Other councillors — Scarborough's Michael Thompson as well as Mike Ford (Doug's nephew) and Stephen Holyday of Etobicoke — were predictably enthusiastic about Ford's majority government. For them, the prospect of lower taxes and less government, let alone a bottle of beer for a buck, was irresistible.

But regardless of politics, Toronto's needs are unique — not just in Ontario but in Canada.

It is the country's largest city and major economic engine, generating roughly 20 per cent of the national GDP.

Not only are its requirements unlike those of any other Canadian city, for several decades, they have gone largely unmet. The most obvious example is transit, which has failed to keep up with demand.

Despite the recent extension of the subway north to Vaughan, and the on-going construction of the Eglinton Crosstown, a subterranean LRT line that will run east/west from one end of Toronto to the other, billions will be needed to bring public transit up to where it should be.

Worse still, transit planning has been politicized to the point where it no longer serves any obvious public need.

The most egregious example is the one-stop Scarborough subway: a line that would run from Kennedy station to Scarborough City Centre at a cost of $3.56 billion.

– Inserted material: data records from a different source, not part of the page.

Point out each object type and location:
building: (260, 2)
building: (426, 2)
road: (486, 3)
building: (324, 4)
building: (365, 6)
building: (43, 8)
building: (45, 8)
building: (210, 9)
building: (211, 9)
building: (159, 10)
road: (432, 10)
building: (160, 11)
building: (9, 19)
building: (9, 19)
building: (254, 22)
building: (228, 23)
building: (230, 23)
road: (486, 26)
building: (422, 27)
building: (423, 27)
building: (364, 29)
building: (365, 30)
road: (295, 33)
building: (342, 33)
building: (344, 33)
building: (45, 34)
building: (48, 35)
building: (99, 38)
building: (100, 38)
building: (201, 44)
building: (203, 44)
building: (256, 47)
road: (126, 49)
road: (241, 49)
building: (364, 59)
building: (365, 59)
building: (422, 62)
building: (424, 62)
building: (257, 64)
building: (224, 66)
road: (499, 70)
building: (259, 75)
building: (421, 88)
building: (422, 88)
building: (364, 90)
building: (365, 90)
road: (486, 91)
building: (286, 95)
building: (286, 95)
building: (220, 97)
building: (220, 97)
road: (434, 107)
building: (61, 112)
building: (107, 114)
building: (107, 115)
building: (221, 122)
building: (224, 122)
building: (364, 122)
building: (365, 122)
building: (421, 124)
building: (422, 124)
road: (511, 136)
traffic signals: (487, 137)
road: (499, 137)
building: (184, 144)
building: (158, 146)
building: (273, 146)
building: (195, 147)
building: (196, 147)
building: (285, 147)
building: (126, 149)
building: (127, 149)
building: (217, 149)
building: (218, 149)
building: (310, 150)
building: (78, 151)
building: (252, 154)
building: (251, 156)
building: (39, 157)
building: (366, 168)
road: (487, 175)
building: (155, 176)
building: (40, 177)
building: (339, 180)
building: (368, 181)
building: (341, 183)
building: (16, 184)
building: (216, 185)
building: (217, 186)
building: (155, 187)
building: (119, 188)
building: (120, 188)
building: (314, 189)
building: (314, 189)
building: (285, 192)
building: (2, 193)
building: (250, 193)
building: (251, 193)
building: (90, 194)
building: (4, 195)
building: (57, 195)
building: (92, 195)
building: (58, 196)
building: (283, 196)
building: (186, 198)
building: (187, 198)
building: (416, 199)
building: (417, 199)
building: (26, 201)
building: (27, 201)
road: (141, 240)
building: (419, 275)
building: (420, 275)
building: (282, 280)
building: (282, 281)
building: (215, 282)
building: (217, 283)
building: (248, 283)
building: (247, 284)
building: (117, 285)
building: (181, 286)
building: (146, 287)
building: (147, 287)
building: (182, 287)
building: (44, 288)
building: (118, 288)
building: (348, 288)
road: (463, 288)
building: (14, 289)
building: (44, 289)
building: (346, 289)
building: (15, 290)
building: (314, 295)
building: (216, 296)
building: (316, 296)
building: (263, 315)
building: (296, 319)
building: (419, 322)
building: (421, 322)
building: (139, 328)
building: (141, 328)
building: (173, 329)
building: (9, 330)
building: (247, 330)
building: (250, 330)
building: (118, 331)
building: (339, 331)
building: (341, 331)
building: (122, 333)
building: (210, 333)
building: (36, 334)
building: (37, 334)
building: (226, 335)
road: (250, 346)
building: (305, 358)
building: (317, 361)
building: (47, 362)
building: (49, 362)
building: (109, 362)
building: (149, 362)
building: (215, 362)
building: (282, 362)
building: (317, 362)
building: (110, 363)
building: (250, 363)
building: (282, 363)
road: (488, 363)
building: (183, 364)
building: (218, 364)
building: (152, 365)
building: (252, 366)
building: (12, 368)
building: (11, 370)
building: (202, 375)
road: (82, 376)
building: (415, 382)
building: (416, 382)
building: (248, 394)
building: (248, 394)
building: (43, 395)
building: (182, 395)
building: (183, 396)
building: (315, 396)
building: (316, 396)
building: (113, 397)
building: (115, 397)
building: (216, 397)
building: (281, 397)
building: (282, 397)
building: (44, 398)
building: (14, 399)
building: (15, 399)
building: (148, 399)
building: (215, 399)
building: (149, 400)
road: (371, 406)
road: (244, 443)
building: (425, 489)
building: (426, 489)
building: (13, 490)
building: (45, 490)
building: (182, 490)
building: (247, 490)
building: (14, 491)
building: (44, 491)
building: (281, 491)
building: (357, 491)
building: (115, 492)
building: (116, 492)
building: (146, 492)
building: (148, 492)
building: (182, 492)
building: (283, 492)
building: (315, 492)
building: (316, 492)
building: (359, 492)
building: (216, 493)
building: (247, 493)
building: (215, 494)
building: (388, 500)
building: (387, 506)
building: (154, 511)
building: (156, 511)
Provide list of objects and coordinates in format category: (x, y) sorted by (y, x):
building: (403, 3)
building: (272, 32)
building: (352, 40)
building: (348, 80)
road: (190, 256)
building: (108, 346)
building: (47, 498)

Experts estimate it would carry 30,000 passengers daily by 2031, less than half the 72,000 who now ride the King streetcar every day.

Ford has already declared his support for the Scarborough subway. Don't forget, it dates from his brother's mayoralty and fits in nicely with his suburban agenda.

Part of that agenda was a desire to rid Toronto of streetcars.

No surprise then that Ford hasn't supported the long Waterfront LRT. Promised years ago but unfunded, the line would extend east along Queen's Quay to Cherry St. and the West Don Lands neighbourhood. Given the recent arrival of thousands of residents, the route is a priority.

Yet most transit planners argue that the single most-needed transit project is the Downtown Relief Line.

Though design work has started in a half-hearted manner, the subway has remained a pipe dream since it was first proposed in 1910. Some argue we should rename the route to dispel the notion that all the transit goodies go to downtown.

So let's call it the Scarborough Relief Line and get on with it.

Then there's the question of supervised injection sites, which Ford is "dead against."

"I don't believe in safe-injection areas, as I call them," he explains. "I believe in supporting people, getting them help."

Mostly, though, Ford is likely to side with council's more conservative (suburban) members.

Historically, his base, Etobicoke, elects right-wingers who have little sympathy for downtowners and their precious priorities. His refusal to commit to march in the Pride Parade, unless the police are allowed back, is a good example of Ford's discomfort with the sort of diversity that the city motto reminds us, is Toronto's strength.